**Problem:**
Write out, please, each line from the one containing "contractualisati" to the final line of the data, both included, exactly and without pictures.

= Beginning of Section =

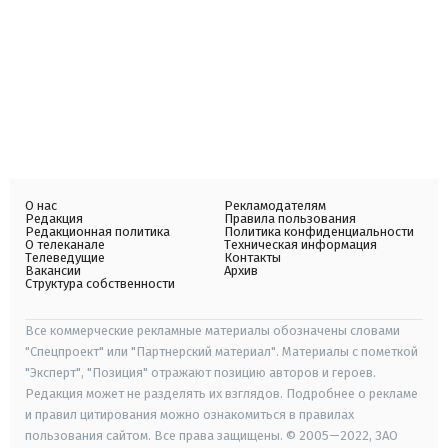
О нас
Рекламодателям
Редакция
Правила пользования
Редакционная политика
Политика конфиденциальности
О телеканале
Техническая информация
Телеведущие
Контакты
Вакансии
Архив
Структура собственности
Все коммерческие рекламные материалы обозначены словами
"Спецпроект" или "Партнерский материал". Материалы с пометкой
"Эксперт", "Позиция" отражают позицию авторов и героев.
Редакция может не разделять их взглядов. Подробнее о рекламе
и правил цитирования можно ознакомиться в правилах
пользования сайтом. Все права защищены. © 2005—2022, ЗАО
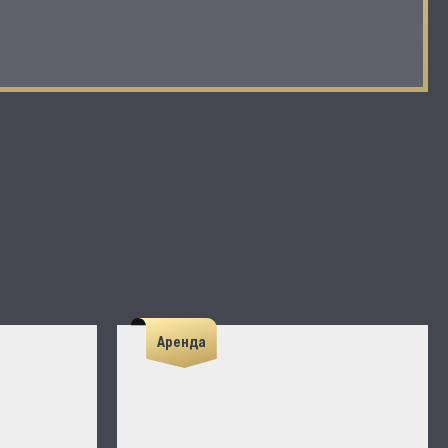
Аренда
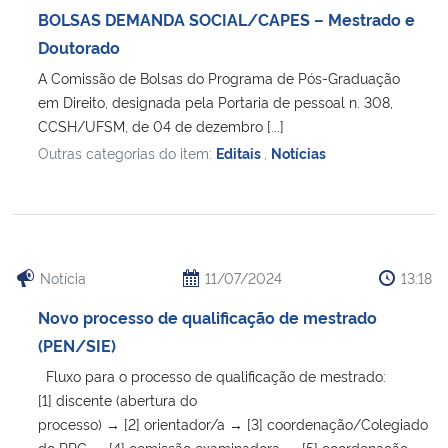
BOLSAS DEMANDA SOCIAL/CAPES – Mestrado e
Doutorado
Secretaria-Geral
A Comissão de Bolsas do Programa de Pós-Graduação
Secretaria de Governo
em Direito, designada pela Portaria de pessoal n. 308,
CCSH/UFSM, de 04 de dezembro [...]
Outras categorias do item:
Editais
,
Notícias
Gabinete de Segurança Institucional
Advocacia-Geral da União
Banco Central do Brasil
Notícia
11/07/2024
13:18
Planalto
Novo processo de qualificação de mestrado
(PEN/SIE)
Fluxo para o processo de qualificação de mestrado:
[1] discente (abertura do
processo) → [2] orientador/a → [3] coordenação/Colegiado
do PPG → [4] comissão examinadora → [5] coordenação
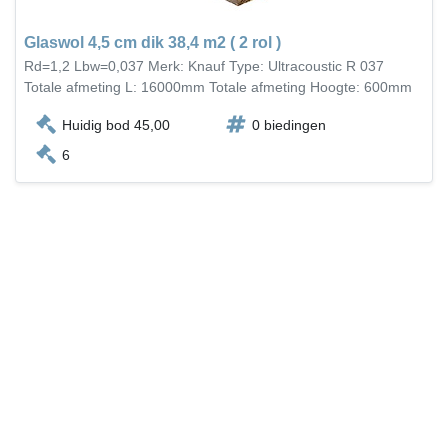
Glaswol 4,5 cm dik 38,4 m2 ( 2 rol )
Rd=1,2 Lbw=0,037 Merk: Knauf Type: Ultracoustic R 037
Totale afmeting L: 16000mm Totale afmeting Hoogte: 600mm
Huidig bod 45,00
0 biedingen
6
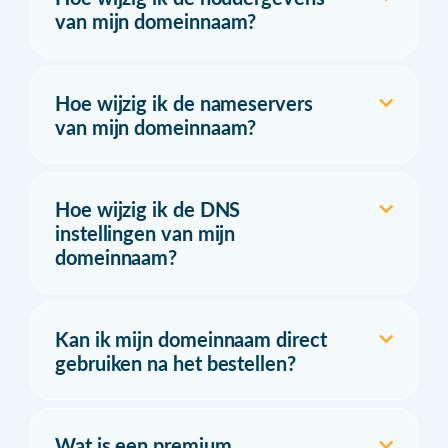
van mijn domeinnaam?
Hoe wijzig ik de nameservers
van mijn domeinnaam?
Hoe wijzig ik de DNS
instellingen van mijn
domeinnaam?
Kan ik mijn domeinnaam direct
gebruiken na het bestellen?
Wat is een premium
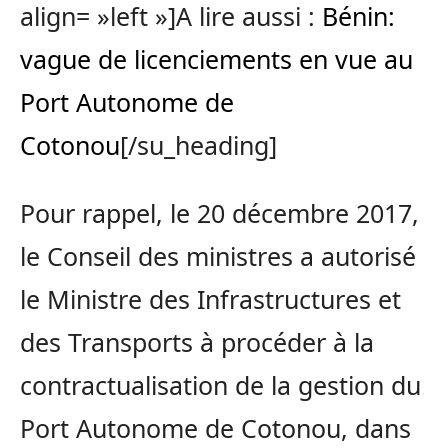
align= »left »]A lire aussi :
Bénin:
vague de licenciements en vue au
Port Autonome de
Cotonou
[/su_heading]
Pour rappel, le 20 décembre 2017,
le Conseil des ministres a autorisé
le Ministre des Infrastructures et
des Transports à procéder à la
contractualisati
on de la gestion du
Port Autonome de Cotonou, dans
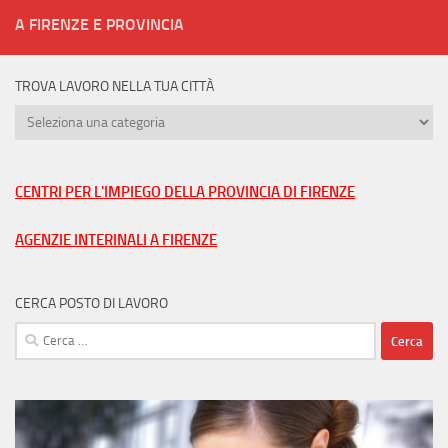
A FIRENZE E PROVINCIA
TROVA LAVORO NELLA TUA CITTÀ
Trova
lavoro
nella
tua
CENTRI PER L'IMPIEGO DELLA PROVINCIA DI FIRENZE
città
AGENZIE INTERINALI A FIRENZE
CERCA POSTO DI LAVORO
Ricerca
per:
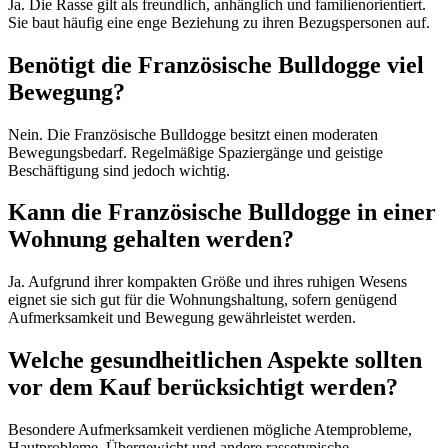
Ja. Die Rasse gilt als freundlich, anhänglich und familienorientiert.
Sie baut häufig eine enge Beziehung zu ihren Bezugspersonen auf.
Benötigt die Französische Bulldogge viel
Bewegung?
Nein. Die Französische Bulldogge besitzt einen moderaten
Bewegungsbedarf. Regelmäßige Spaziergänge und geistige
Beschäftigung sind jedoch wichtig.
Kann die Französische Bulldogge in einer
Wohnung gehalten werden?
Ja. Aufgrund ihrer kompakten Größe und ihres ruhigen Wesens
eignet sie sich gut für die Wohnungshaltung, sofern genügend
Aufmerksamkeit und Bewegung gewährleistet werden.
Welche gesundheitlichen Aspekte sollten
vor dem Kauf berücksichtigt werden?
Besondere Aufmerksamkeit verdienen mögliche Atemprobleme,
Hautprobleme, Übergewicht und andere rassetypische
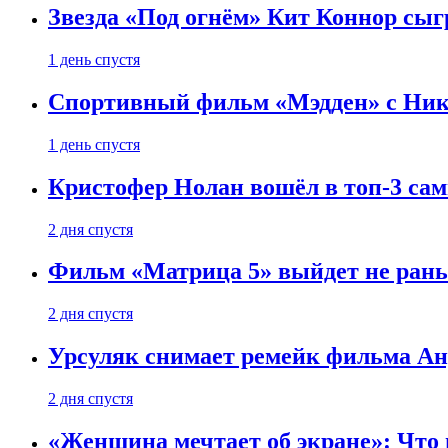
Звезда «Под огнём» Кит Коннор сыг
1 день спустя
Спортивный фильм «Мэдден» с Ник
1 день спустя
Кристофер Нолан вошёл в топ-3 сам
2 дня спустя
Фильм «Матрица 5» выйдет не рань
2 дня спустя
Урсуляк снимает ремейк фильма Анд
2 дня спустя
«Женщина мечтает об экране»: Что п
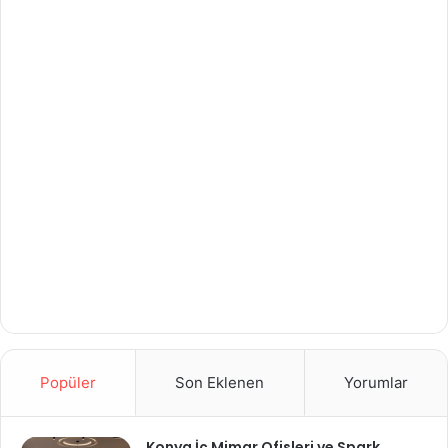
Popüler
Son Eklenen
Yorumlar
Konya İç Mimar Ofisleri ve Spark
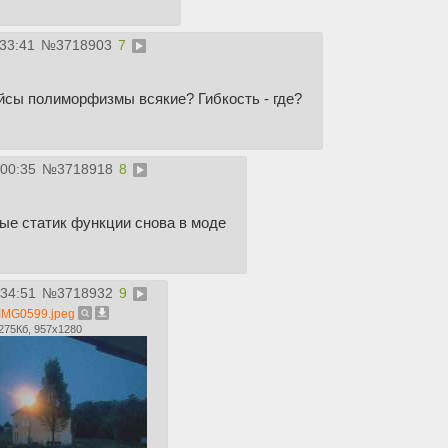
:33:41
№
3718903
7
йсы полиморфизмы всякие? Гибкость - где?
:00:35
№
3718918
8
ые статик функции снова в моде
:34:51
№
3718932
9
IMG0599.jpeg
275Кб, 957x1280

= End of Section =

**Response below:**
contractualisati
on de la gestion du
Port Autonome de Cotonou, dans
A FIRENZE E PROVINCIA
TROVA LAVORO NELLA TUA CITTÀ
Trova
lavoro
nella
tua
CENTRI PER L'IMPIEGO DELLA PROVINCIA DI FIRENZE
città
AGENZIE INTERINALI A FIRENZE
CERCA POSTO DI LAVORO
Ricerca
per:
Ja. Die Rasse gilt als freundlich, anhänglich und familienorientiert.
Sie baut häufig eine enge Beziehung zu ihren Bezugspersonen auf.
Benötigt die Französische Bulldogge viel
Bewegung?
Nein. Die Französische Bulldogge besitzt einen moderaten
Bewegungsbedarf. Regelmäßige Spaziergänge und geistige
Beschäftigung sind jedoch wichtig.
Kann die Französische Bulldogge in einer
Wohnung gehalten werden?
Ja. Aufgrund ihrer kompakten Größe und ihres ruhigen Wesens
eignet sie sich gut für die Wohnungshaltung, sofern genügend
Aufmerksamkeit und Bewegung gewährleistet werden.
Welche gesundheitlichen Aspekte sollten
vor dem Kauf berücksichtigt werden?
Besondere Aufmerksamkeit verdienen mögliche Atemprobleme,
Hautprobleme, Übergewicht und andere rassetypische
Звезда «Под огнём» Кит Коннор сыг
1 день спустя
Спортивный фильм «Мэдден» с Ник
1 день спустя
Кристофер Нолан вошёл в топ-3 сам
2 дня спустя
Фильм «Матрица 5» выйдет не рань
2 дня спустя
Урсуляк снимает ремейк фильма Анд
2 дня спустя
«Женщина мечтает об экране»: Что п
Popüler
Son Eklenen
Yorumlar
Konya İç Mimar Ofisleri ve Spark
:33:41
№
3718903
7
йсы полиморфизмы всякие? Гибкость - где?
:00:35
№
3718918
8
ые статик функции снова в моде
:34:51
№
3718932
9
IMG0599.jpeg
275Кб, 957x1280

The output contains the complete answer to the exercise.